Yota expansion must be carefully managed

Ovum
Russian high-speed Wimax operator Yota has a bold vision regarding what it could achieve with LTE in its home market and beyond.
 
We recently met senior managers including CEO Dennis Sverdlov, to talk about its strategy, future plans, and its decision to shift from Wimax to LTE.
 
The strong backing that Yota has received from the Russian state and deep pocketed investors has helped it get to where it is today. Management has used the strong financial position well, with refreshing branding, smart positioning, and simple yet effective broadband services.
 
Going forward, things will become tougher for Yota. As it increases its scale domestically and internationally, its challenges will multiply, competition will become tougher, and management attention will be spread thinner.
 
The most successful Wimax deployment in emerging markets
 
Yota is the most successful Wimax operator in emerging markets by a wide margin. Having launched its Wimax network in Moscow in June 2009, it now has approximately 700,000 customers, placing it second only to Clearwire in the US, which has 2.9 million customers. It currently has an ARPU of $24 (€18.27), an overall EBITDA of 19% (the company has an EBITDA of 40% in established areas), and it is still adding 3,000 customers per day, which is approximately half of Russia’s mobile broadband net additions.
 
We believe that there are three key factors to Yota’s current success. Firstly, it has strong backing from the Russian state, which is an investor in the business. This counts for a lot in any country, but even more so in Russia. Few Wimax players have been given 70MHz of spectrum as Yota was, with most having had to lobby extensively and pay heavily for a much smaller portion of spectrum. Secondly, Yota has investors with deep pockets. The company has invested $600m in the business in the three years of existence, and it has plans to invest another $2bn over the next five years. Thirdly, Yota has used its strong financial position well. Yota has been excellent with its marketing, its branding is refreshing, and its positioning has differentiated it in the Russian broadband market. The company has developed simple and attractive broadband access services including no usage caps, no contracts, and two simple tariffs, which it has combined with complete city coverage.
 
 
Switch to LTE shatters the Wimax ecosystem
 
Yota’s pragmatism and technology neutral mindset is also refreshing. Its CEO was very open about its decision in May 2010 to switch to LTE for all new city deployments (for more information, see our opinion piece “Yota’s switch to LTE delivers a hammer blow to Wimax” (May 2010)). Yota calculated that the broader mobile operator support for LTE and its stronger equipment and device ecosystem would translate to lower costs in the medium term, making the decision to switch a simple one. So far, Yota has bought LTE equipment for five additional cities, and has issued a tender for another 15, despite current LTE dongle prices being double that of the Wimax equivalents. However, LTE is expected to quickly overtake Wimax in terms of both device pricing and breadth of choice. Yota’s large spectrum holdings means that in Moscow and St Petersburg it will be able to launch an LTE network alongside its existing Wimax network and run both in parallel until it gradually migrates Wimax customers to LTE services.
 
Yota’s shift to LTE, and the likely LTE rollouts by Indian operators in 2011, is set to be the final straws for the Wimax ecosystem. Wimax will still have a role to play in broadband access, but as we found in our report “Wimax in Emerging Markets: The Opportunity Assessed” (September 2009, OVUM051360) it will likely be a niche role, rather than as the dominant technology.
 
Bright prospects in Russia and global ambitions
 
So what’s next for Yota? There are two new areas that Yota is looking to target. Firstly, with no legacy voice business to worry about, Yota is examining mobile VoIP over LTE. Secondly, it is keen to expand internationally. So far, the company has expanded its operations to Belarus, Nicaragua, and Peru, where it has acquired spectrum and rolled out Wimax networks. However, it has found this approach to be too slow and cumbersome, and it is looking at “partnerships” (which we read as possible M&A opportunities) with existing players.

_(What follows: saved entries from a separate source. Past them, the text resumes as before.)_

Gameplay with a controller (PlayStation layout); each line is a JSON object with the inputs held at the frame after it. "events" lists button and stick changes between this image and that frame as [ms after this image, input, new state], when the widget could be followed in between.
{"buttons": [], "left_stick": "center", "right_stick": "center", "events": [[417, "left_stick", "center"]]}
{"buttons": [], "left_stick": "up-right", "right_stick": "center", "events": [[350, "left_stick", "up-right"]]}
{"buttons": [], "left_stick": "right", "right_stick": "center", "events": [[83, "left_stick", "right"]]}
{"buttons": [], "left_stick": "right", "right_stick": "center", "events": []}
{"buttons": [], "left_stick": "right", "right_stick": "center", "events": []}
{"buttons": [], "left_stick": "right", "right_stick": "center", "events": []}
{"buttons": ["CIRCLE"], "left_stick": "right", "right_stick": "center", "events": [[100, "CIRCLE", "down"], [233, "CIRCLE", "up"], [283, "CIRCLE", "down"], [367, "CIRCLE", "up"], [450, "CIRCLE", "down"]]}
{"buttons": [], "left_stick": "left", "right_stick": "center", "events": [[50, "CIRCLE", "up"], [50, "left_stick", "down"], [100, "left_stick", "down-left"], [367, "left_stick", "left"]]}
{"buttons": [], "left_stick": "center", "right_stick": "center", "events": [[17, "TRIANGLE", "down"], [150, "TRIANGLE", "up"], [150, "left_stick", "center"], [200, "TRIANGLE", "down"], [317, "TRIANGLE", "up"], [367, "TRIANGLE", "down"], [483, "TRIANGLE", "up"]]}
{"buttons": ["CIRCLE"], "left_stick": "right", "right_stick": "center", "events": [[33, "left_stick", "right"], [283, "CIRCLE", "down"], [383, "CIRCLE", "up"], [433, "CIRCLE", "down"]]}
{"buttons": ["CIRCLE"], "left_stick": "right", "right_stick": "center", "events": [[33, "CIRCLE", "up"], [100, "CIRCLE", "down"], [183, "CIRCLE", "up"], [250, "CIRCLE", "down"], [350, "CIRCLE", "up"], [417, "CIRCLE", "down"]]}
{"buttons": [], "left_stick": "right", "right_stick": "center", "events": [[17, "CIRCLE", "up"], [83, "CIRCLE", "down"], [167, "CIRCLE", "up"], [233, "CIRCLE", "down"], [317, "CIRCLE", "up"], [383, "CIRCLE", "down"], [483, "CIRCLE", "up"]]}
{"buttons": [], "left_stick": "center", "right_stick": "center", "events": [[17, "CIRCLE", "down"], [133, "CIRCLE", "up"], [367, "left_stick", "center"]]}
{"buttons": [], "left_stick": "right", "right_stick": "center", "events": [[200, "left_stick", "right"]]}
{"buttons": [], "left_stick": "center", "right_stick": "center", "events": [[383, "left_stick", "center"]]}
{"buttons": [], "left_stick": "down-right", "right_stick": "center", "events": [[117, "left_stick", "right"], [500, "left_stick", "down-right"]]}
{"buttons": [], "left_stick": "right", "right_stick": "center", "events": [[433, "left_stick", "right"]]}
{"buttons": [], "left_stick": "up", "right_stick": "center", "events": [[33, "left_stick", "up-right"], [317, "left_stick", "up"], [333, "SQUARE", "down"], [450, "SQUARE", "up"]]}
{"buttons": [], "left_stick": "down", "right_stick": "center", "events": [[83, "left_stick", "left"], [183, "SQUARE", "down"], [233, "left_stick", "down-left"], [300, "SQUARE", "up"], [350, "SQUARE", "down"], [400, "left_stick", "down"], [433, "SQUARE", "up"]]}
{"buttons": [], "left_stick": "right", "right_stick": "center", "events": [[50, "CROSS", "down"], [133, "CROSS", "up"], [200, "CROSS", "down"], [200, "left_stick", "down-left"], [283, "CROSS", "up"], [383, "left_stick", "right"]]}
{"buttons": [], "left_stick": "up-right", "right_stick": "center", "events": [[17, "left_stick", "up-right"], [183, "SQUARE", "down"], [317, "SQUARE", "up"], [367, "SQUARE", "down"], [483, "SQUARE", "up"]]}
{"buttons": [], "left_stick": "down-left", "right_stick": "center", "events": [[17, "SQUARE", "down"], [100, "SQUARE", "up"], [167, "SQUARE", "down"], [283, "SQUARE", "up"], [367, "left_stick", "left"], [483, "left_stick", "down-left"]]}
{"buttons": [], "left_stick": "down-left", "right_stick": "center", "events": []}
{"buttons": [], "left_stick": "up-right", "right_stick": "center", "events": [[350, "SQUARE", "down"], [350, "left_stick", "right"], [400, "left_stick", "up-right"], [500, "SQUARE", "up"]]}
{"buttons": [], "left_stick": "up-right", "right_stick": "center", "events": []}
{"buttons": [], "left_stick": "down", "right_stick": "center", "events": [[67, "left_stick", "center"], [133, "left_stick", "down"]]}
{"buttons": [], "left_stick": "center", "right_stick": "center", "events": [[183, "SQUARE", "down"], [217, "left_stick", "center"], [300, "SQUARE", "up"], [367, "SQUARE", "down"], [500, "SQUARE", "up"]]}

Going forward, there is little doubt that Yota will continue to excel in the Russian market, particularly after its shift to LTE, which will give it first-mover advantage. However, we expect that existing broadband competitors will make it much tougher for Yota going forward. Yota is set to be a disruptive presence in the mobile voice market, particularly with the availability of LTE phones and improving price points over the next 12–24 months. It is still too early to tell how Yota will do outside of Russia, where it can’t rely on the powerful sponsors it has in its home market.